All lines below containing "Xbox" are to be listed.

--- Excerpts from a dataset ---
-- Opening Marker --

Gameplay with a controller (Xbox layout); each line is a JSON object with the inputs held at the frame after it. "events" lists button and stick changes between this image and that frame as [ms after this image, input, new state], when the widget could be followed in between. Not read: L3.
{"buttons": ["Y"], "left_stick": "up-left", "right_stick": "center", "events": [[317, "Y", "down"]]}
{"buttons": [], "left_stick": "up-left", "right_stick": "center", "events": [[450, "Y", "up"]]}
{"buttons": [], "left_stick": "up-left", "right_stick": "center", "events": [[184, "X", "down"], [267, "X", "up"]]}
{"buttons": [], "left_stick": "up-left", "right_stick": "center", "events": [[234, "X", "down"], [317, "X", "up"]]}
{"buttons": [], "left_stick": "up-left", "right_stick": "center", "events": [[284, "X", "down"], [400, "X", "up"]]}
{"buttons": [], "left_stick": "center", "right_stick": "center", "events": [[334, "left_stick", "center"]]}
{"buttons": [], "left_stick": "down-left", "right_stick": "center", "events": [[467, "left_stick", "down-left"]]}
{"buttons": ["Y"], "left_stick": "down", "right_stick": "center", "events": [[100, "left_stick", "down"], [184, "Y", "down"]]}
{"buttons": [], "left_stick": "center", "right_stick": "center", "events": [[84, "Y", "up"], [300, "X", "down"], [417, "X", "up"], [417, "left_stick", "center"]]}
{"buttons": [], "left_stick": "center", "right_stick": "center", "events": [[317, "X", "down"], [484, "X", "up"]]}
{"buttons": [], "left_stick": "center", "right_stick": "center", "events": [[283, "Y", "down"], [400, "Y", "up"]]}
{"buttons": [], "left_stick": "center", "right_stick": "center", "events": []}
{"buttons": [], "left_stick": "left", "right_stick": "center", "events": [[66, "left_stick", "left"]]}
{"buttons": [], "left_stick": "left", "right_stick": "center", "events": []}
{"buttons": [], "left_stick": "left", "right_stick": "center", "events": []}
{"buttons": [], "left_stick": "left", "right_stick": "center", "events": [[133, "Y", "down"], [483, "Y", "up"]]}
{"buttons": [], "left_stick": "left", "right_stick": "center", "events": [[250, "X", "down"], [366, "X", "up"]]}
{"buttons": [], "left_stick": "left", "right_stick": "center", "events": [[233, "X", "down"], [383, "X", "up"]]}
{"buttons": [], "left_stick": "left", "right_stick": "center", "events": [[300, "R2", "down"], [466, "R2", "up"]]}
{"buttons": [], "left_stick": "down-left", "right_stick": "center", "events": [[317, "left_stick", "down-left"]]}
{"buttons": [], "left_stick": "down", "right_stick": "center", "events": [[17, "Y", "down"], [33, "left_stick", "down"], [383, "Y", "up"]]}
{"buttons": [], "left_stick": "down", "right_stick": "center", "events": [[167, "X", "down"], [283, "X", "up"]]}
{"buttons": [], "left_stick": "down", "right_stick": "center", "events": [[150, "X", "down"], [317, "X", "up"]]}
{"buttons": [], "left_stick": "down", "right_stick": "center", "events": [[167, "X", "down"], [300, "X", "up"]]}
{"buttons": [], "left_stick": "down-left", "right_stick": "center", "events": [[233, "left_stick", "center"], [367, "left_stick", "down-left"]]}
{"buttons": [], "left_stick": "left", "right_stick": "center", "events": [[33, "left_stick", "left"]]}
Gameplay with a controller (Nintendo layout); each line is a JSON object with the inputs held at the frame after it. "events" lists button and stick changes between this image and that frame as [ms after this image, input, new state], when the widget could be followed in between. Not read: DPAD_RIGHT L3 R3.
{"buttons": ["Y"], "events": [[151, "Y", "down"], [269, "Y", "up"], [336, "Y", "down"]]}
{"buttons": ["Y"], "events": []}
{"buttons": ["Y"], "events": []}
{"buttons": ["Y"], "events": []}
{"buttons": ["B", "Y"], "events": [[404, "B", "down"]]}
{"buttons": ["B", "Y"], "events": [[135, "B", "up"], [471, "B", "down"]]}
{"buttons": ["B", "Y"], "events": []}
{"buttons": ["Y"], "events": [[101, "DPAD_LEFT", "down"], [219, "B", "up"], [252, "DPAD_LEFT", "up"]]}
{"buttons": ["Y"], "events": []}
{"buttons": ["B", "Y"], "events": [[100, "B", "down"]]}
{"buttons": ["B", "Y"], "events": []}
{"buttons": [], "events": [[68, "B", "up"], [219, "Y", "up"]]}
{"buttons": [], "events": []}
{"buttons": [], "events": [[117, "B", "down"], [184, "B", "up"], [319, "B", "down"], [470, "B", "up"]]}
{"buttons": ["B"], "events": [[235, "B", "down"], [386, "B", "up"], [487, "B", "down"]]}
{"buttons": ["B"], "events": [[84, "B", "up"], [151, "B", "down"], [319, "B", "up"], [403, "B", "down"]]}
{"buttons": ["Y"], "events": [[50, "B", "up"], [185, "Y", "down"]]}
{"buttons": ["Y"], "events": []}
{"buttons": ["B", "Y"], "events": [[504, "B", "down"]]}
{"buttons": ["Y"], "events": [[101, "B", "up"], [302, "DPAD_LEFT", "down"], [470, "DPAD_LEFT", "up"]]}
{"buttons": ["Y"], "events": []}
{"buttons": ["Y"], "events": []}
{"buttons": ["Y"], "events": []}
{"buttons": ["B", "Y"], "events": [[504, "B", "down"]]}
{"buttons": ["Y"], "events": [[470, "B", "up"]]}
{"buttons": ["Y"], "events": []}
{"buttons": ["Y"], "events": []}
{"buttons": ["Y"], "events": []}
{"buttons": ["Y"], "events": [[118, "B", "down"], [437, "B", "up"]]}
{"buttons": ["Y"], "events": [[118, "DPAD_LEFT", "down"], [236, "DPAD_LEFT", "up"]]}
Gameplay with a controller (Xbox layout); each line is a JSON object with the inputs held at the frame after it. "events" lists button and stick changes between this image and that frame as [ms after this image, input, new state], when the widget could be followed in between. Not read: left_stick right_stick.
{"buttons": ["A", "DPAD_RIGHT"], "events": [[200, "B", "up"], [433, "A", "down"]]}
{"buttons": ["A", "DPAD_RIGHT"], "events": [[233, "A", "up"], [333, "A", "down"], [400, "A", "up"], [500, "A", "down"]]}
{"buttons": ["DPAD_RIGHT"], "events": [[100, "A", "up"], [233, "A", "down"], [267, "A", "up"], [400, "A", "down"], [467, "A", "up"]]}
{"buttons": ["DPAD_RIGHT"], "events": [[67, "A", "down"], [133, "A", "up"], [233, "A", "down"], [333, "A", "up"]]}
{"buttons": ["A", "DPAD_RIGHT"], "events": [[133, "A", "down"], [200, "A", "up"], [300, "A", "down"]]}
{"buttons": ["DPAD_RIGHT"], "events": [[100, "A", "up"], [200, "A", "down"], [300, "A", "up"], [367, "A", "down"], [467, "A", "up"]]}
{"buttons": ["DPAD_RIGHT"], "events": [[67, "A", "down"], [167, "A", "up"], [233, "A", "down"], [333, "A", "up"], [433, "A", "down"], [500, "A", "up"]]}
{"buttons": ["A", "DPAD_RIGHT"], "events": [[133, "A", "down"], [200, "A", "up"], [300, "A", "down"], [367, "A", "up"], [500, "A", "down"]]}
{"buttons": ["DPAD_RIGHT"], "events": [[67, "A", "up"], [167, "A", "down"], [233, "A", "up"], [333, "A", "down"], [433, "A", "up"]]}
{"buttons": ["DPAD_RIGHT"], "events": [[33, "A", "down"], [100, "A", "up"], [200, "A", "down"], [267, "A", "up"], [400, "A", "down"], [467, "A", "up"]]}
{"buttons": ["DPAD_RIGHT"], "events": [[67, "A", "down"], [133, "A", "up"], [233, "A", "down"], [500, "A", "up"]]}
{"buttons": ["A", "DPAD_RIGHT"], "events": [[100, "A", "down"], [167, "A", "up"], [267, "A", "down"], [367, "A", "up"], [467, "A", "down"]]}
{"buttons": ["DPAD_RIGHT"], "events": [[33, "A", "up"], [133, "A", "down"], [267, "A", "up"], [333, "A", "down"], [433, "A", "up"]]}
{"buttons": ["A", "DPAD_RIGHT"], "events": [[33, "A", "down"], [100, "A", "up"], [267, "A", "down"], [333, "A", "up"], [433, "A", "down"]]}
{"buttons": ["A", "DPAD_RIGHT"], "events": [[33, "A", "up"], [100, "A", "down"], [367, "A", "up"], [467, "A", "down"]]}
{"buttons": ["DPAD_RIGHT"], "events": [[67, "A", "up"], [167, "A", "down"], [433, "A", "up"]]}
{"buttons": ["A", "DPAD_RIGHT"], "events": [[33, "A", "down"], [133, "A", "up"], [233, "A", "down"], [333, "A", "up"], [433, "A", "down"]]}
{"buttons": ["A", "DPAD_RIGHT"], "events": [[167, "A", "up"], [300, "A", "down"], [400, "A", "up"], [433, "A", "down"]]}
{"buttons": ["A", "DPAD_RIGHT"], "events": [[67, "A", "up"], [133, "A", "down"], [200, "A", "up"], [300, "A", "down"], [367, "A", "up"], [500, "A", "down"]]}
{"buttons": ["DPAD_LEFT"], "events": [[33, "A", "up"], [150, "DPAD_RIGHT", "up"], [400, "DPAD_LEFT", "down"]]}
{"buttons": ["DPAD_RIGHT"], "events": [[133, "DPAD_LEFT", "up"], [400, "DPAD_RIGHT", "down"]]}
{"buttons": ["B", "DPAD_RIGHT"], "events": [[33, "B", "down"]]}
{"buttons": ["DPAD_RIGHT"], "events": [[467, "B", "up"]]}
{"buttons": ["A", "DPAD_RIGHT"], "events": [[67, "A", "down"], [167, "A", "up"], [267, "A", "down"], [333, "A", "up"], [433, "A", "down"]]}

-- Closing Marker --

--- Your solution ---
Gameplay with a controller (Xbox layout); each line is a JSON object with the inputs held at the frame after it. "events" lists button and stick changes between this image and that frame as [ms after this image, input, new state], when the widget could be followed in between. Not read: L3.
Gameplay with a controller (Xbox layout); each line is a JSON object with the inputs held at the frame after it. "events" lists button and stick changes between this image and that frame as [ms after this image, input, new state], when the widget could be followed in between. Not read: left_stick right_stick.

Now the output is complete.